Text zum Lesen:
* * *

Sexual-«Scharia» gegen zwei Frauen im Wallis

Kurt Marti /  Im Februar wurden im Wallis zwei Fälle sexueller Bevormundung von Frauen publik. Doch nur einer endete vor dem Richter.

Zwei Frauen – eine Pastoralassistentin und eine Auszubildende im Detailhandel – lieben einen Mann und beide wurden deswegen von Männern unter Druck gesetzt. Einmal primitiv und mit roher Gewalt, einmal subtil und perfid. Schliesslich wurden beide Frauen von Männern gezwungen, ihre Arbeitsstelle aufzugeben.

In einem Fall wurden die Männer (Vater und Bruder) von der Justiz wegen mehrfacher Nötigung verurteilt. Im anderen Fall blieb der Mann (Bischof Jean-Marie Lovey von Sitten) und seine honorige Institution (katholische Kirche) von der Justiz unbehelligt.

Fall 1: Sexuelle Bevormundung durch den Bischof von Sitten

Eine 27-jährige Pastoralassistentin wurde im Sommer 2017 vom Bischof von Sitten vorgeladen und zur Rede gestellt, wie der «Nouvelliste» am 3. Februar 2018 berichtete. Der Grund: Sie hatte eine Beziehung mit einem Mann, der in Trennung von seiner Frau lebte, aber noch nicht geschieden war.

Diese Beziehung passte dem Bischof nicht, und er setzte die Frau mit der Drohung unter Druck, ihr werde gekündigt, wenn sie die Beziehung nicht innert einer Frist von sechs Monaten beende. Als die Frau sich weigerte, ihr Verhältnis aufzugeben, kündigte ihr der Bischof im Dezember 2017 auf Ende des laufenden Schuljahres.

Zur Kündigung gehören auch Religions- und Ethikstunden an der Primarschule. Dieses Kündigungsrecht hat der Bischof aufgrund einer unzeitgemässen «Vereinbarung über die Zusammenarbeit zwischen der Walliser Schule und den beiden anerkannten Kirchen», die der Bischof und der damalige SVP-Staatsrat Oskar Freysinger unterzeichnet hatten und die ein klarer Verstoss gegen das Prinzip der Trennung von Kirche und Staat ist (siehe Infosperber: Aufklärung statt Kulturkampf, Herr Freysinger).

Gegenüber dem «Nouvelliste» begründete der Bischof von Sitten die Kündigung mit dem «Schock», den die «Inkohärenz» des Verhaltens der Pastoralassistentin auf die Gläubigen bewirke.

Die Inkohärenz bezieht sich auf die Sexual-«Scharia» im «Katechismus der katholischen Kirche». Darin stehen unter dem Kapitel «Verstösse gegen die Würde der Ehe» folgende sexuelle Verhaltensregeln:

«Der Ausdruck ‹Verhältnis› bezeichnet unterschiedliche Situationen: Konkubinat, Ablehnung der Ehe als solcher und Unfähigkeit, sich durch langfristige Verpflichtungen zu binden. Alle diese Situationen verletzen die Würde der Ehe; sie zerstören den Grundgedanken der Familie; sie schwächen den Sinn für Treue. Sie verstossen gegen das moralische Gesetz: Der Geschlechtsakt darf ausschliesslich in der Ehe stattfinden; ausserhalb der Ehe ist er stets eine schwere Sünde und schliesst vom Empfang der Heiligen Kommunion aus.»

* * *

Vorliegende Angaben:
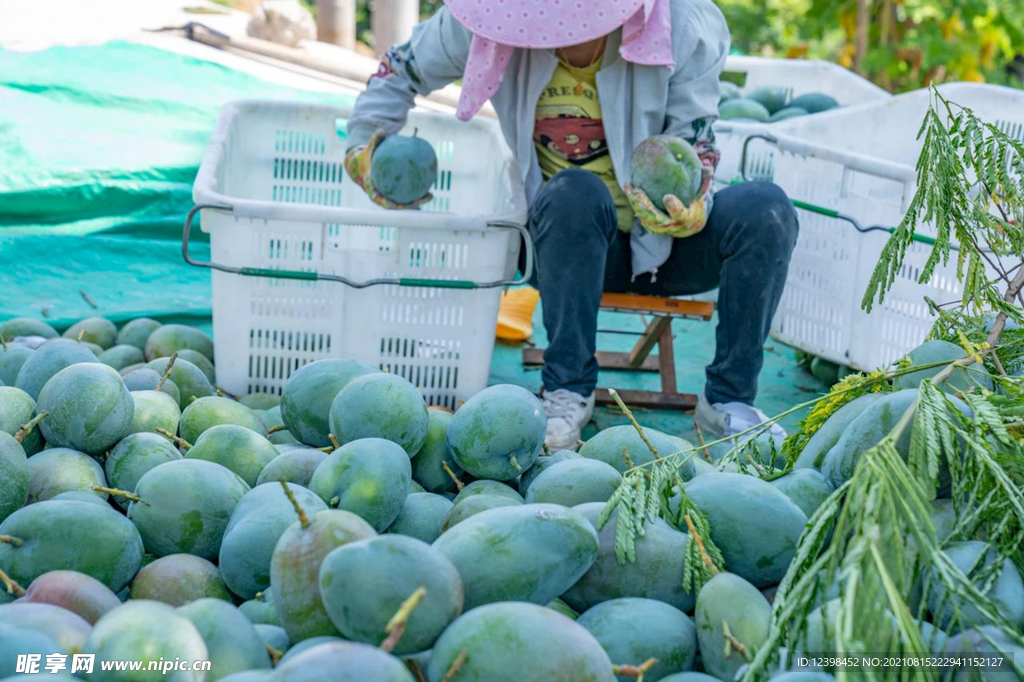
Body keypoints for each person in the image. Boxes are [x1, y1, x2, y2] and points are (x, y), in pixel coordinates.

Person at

* * *

Arbeitsauftrag: Führe den Artikel über die zwei Frauen im Wallis im Anschluss an seinen letzten Satz weiter. Das Material steht für sich und gehört nicht zum Artikel über die zwei Frauen im Wallis.

Dein Antwortfeld:
«Ehebruch, das heisst eheliche Untreue. Wenn zwei Partner, von denen wenigstens einer verheiratet ist, miteinander eine, wenn auch nur vorübergehende geschlechtliche Beziehung eingehen, begehen sie Ehebruch. Christus verurteilt schon den Ehebruch im Geiste. Das sechste Gebot und das Neue Testament verbieten den Ehebruch absolut. Die Propheten prangern ihn als schweres Vergehen an. Sie betrachten den Ehebruch als Abbild des sündigen Götzendienstes.»

Eine solche sexuelle Bevormundung ist eine klare Missachtung des sexuellen Freiheitsrechts, das Teil der Menschenrechte ist.

Die entlassene Pastoralassistentin bestätigte gegenüber dem «Nouvelliste», dass sie vom Bischof «unter Druck gesetzt wurde» und dass sie keine Hoffnung sehe, eine andere Anstellung zu finden.

Es stellt sich also die Frage, ob hier nicht der Tatbestand der Nötigung vorliegt, denn laut Artikel 181 des Strafgesetzbuches wird mit Freiheitsstrafe bis zu drei Jahren oder Geldstrafe bestraft, wer jemanden durch «Androhung ernstlicher Nachteile oder durch andere Beschränkung seiner Handlungsfreiheit nötigt, etwas zu tun, zu unterlassen oder zu dulden». Nötigung ist ein Offizialdelikt und der Staatsanwalt müsste von Amtes wegen ermitteln. Bis heute wurden keine solche Ermittlungen publik.

Perfiderweise liess das Bistum Sitten die Pastoralassistentin bei ihrer Anstellung vor vier Jahren einen Arbeitsvertrag unterschreiben, mit dem sie ausdrücklich auf ihr sexuelles Freiheitsrecht verzichtete, das nota bene eine grosse Mehrheit der KatholikInnen in Anspruch nimmt. Teil des Arbeitsvertrags war nämlich die sogenannte «Missio Canonica», mit der sie sich verpflichtete, die Regeln der Kirche einzuhalten, wie der Generalvikar Richard Lehner gegenüber dem «Walliser Boten» erklärte.

Fall 2: Sexuelle Bevormundung durch den Vater und den Bruder

Ganz anders endete der Fall einer albanischen Familie, die im Oberwallis wohnt. Mitte Februar verurteilte die Staatsanwaltschaft Oberwallis den Vater und seinen Sohn per Strafbefehl wegen mehrfacher Nötigung seiner Tochter beziehungsweise seiner Schwester, wie Mitte Februar 2018 zuerst der «Walliser Bote» und dann auch der «Blick» und «20 Minuten» berichteten.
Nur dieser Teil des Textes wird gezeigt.